通过分析,庄子的修养工夫可分为两类:一类是去情、去知的“坐忘”、“观化”等工夫;一类是诸如“心斋”、“缘督”的练气工夫。但两者的目的都是达到一种最高的境界,这种境界在庄子中有很多描述,如“若夫乘天地之正,而御六气之辩,以游无穷者,彼且恶乎待哉!故曰:至人无己,神人无功,圣人无名。”(《逍遥游》);“藐姑射之山,有神人居焉,肌肤若冰雪,绰约若处子。不食五谷,吸风饮露,乘云气,御飞龙,而游乎四海之外。其神凝,使物不疵疠而年谷熟。”(《逍遥游》);“至人神矣!大泽焚而不能热,河汉沍而不能寒,疾雷破山而不能伤,飘风振海而不能惊。若然者,乘云气,骑日月,而游乎四海之外。死生无变于己,而况利害之端乎!”(《齐物论》)等等,达到此境界的人庄子称为“至人”、“神人”、“真人”。 庄子的达到“逍遥游”的最高境界的思想在中国哲学史上产生了不同的影响。首先是庄子追求逍遥自由的心灵哲学影响了中国士大夫的文化性格。
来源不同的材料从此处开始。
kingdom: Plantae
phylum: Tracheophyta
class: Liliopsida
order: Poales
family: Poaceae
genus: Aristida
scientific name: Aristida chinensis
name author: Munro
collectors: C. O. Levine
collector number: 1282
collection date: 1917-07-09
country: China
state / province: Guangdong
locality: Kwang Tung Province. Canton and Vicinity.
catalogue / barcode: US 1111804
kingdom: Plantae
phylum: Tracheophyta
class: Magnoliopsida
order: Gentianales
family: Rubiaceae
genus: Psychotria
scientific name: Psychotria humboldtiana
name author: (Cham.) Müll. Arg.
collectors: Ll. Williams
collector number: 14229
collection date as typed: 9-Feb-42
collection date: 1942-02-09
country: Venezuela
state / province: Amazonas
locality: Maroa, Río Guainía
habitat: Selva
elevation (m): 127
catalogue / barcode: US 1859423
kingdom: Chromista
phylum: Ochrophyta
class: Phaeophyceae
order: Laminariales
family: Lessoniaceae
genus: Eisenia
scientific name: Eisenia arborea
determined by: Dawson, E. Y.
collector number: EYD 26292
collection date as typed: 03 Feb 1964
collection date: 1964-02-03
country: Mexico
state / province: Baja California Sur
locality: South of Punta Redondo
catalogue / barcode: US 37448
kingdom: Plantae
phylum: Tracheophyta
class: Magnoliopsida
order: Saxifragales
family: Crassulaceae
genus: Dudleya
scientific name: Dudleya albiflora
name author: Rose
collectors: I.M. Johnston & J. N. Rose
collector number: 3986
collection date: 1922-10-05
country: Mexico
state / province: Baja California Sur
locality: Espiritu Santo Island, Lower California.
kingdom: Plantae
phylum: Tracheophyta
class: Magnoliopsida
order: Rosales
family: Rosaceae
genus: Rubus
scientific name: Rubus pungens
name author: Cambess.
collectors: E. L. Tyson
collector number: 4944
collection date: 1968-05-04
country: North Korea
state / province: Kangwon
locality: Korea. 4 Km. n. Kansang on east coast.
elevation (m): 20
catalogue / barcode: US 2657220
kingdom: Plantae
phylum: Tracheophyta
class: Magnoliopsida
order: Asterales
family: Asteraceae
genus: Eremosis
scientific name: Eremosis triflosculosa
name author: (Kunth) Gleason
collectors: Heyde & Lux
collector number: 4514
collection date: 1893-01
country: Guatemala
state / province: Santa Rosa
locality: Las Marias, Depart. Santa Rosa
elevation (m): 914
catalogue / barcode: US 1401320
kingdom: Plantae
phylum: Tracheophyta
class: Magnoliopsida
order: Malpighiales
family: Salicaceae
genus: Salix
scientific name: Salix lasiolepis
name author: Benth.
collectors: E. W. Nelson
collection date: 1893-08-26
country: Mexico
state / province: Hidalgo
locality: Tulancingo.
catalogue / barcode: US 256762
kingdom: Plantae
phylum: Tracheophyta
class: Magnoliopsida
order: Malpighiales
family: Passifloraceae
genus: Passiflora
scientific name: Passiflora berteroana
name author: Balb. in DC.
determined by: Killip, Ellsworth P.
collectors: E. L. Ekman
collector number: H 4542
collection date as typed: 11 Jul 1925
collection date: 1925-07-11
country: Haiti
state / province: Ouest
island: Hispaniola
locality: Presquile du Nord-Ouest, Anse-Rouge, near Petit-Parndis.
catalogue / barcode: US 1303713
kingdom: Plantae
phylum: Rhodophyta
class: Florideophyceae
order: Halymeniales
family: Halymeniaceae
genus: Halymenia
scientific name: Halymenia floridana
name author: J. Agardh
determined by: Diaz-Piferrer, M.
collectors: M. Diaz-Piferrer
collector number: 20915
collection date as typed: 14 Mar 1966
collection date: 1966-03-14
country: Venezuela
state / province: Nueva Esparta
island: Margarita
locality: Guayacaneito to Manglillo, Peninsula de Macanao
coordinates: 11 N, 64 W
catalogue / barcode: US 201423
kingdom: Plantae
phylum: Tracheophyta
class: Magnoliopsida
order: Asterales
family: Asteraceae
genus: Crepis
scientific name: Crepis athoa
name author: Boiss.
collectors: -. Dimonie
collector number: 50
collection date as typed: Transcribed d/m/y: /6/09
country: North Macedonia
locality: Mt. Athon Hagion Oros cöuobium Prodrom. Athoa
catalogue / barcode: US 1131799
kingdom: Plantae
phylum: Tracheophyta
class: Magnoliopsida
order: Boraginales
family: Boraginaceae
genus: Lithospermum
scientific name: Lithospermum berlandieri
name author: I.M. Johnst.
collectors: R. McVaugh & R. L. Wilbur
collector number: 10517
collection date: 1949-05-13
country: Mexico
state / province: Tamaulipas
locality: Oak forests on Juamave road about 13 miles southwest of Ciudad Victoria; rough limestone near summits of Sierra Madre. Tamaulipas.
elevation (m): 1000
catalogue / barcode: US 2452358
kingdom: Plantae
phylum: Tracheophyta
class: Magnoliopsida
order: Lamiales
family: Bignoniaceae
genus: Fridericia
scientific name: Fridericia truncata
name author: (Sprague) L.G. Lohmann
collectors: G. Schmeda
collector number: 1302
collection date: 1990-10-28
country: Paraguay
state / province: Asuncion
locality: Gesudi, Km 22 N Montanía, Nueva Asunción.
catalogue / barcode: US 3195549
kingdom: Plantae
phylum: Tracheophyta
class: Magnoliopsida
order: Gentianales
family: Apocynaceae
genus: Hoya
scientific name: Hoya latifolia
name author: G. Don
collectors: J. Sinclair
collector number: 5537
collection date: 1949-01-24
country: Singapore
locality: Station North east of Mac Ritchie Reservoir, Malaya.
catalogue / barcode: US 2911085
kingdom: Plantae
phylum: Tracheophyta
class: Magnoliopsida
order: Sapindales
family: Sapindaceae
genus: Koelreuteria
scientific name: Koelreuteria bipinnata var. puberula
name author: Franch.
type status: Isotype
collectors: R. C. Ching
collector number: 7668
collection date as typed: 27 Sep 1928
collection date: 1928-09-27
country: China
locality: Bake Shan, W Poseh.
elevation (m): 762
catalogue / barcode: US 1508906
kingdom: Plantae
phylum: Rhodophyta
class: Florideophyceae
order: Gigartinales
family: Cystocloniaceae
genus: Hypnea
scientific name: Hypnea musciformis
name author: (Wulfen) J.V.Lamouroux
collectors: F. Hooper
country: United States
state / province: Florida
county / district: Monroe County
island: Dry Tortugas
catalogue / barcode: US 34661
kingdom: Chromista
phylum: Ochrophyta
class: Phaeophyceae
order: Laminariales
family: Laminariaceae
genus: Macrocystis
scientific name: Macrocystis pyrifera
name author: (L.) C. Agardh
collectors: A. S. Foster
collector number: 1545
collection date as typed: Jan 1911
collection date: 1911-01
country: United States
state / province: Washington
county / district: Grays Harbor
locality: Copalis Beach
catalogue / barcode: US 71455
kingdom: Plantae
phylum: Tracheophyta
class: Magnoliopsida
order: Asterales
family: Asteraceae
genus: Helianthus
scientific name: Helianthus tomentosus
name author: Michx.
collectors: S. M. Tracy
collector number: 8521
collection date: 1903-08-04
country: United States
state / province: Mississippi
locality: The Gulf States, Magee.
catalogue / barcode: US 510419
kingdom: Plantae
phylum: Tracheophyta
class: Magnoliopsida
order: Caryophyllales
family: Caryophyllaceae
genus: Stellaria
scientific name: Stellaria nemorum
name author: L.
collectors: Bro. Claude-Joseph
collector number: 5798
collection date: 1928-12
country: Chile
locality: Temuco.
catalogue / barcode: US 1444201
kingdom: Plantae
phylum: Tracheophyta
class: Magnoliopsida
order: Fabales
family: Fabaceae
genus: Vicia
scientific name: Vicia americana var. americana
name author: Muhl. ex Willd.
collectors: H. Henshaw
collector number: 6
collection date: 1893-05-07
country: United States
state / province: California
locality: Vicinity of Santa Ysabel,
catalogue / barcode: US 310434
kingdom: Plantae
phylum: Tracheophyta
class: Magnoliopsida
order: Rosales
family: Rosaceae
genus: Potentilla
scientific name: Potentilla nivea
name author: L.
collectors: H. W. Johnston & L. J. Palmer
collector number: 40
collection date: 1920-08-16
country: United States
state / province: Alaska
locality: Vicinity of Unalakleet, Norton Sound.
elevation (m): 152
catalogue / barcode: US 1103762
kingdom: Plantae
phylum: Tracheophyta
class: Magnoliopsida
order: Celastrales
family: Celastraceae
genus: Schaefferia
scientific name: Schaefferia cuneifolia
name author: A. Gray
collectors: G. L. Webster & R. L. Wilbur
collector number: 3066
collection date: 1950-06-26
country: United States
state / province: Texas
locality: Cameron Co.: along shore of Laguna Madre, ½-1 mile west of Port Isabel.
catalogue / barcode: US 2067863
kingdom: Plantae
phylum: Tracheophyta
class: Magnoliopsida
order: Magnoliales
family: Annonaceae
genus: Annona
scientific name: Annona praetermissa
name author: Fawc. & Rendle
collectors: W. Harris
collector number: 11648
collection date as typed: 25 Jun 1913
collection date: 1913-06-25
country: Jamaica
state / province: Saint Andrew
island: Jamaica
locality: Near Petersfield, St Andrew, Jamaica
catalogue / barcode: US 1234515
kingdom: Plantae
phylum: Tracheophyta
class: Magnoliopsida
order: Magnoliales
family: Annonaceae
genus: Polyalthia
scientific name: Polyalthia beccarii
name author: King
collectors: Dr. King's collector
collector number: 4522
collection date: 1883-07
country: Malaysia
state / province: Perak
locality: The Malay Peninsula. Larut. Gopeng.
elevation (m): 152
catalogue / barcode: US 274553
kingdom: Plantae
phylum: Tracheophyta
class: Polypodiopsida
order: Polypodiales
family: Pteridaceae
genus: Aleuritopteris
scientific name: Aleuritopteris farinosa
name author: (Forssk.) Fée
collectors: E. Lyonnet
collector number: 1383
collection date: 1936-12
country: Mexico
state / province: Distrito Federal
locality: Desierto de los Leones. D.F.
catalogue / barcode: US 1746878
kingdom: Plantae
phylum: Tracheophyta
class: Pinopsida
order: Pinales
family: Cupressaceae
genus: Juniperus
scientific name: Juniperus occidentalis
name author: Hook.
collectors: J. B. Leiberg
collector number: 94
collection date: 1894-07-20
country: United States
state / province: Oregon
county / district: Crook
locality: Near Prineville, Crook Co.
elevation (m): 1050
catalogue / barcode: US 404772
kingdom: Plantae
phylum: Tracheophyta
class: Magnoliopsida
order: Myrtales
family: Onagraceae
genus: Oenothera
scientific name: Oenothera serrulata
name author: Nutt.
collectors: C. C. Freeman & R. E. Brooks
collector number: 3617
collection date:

庄子的时代百家蜂起,尤其是儒家,虽然孔孟的学说不为当时的君主所采用,但是由于在继承三代传统文化上所开显出来的宗法、伦理秩序具有强烈的担当意识,因而在先秦时引起了巨大的反响。而庄子显然站在儒家对立面的立场上,更严格的说是站在人类文明不断进步的立场上,通过批判当时的社会礼法、伦理纲常而重建个体生命的逍遥自由的意义价值世界。这一心灵哲学的追求在后来的士大夫中具有强烈的认同感,如魏晋时代。甚至是以辟佛老为任的宋明儒家,在内心上也认同庄子,如王阳明在《示徐曰仁应试》中云“每日闲坐时,众方嚣然,我独渊默;中心融融,自有真乐,盖出于尘垢之外而与造物者为游”。[5]

参考文献:

[1]蒙培元.论自然[J].道家文化研究第14辑,生活·读书·新知三联书店.

[2]郭庆藩.庄子集释(上)[M].北京:中华书局2008年.

[3]王孝鱼.庄子内篇新解·庄子通疏证[M].长沙:岳麓书社,1983年.

[4]罗浩.《内修:早期道家的主要实践》,《道家文化研究》第14辑,生活·读书·新知三联书店.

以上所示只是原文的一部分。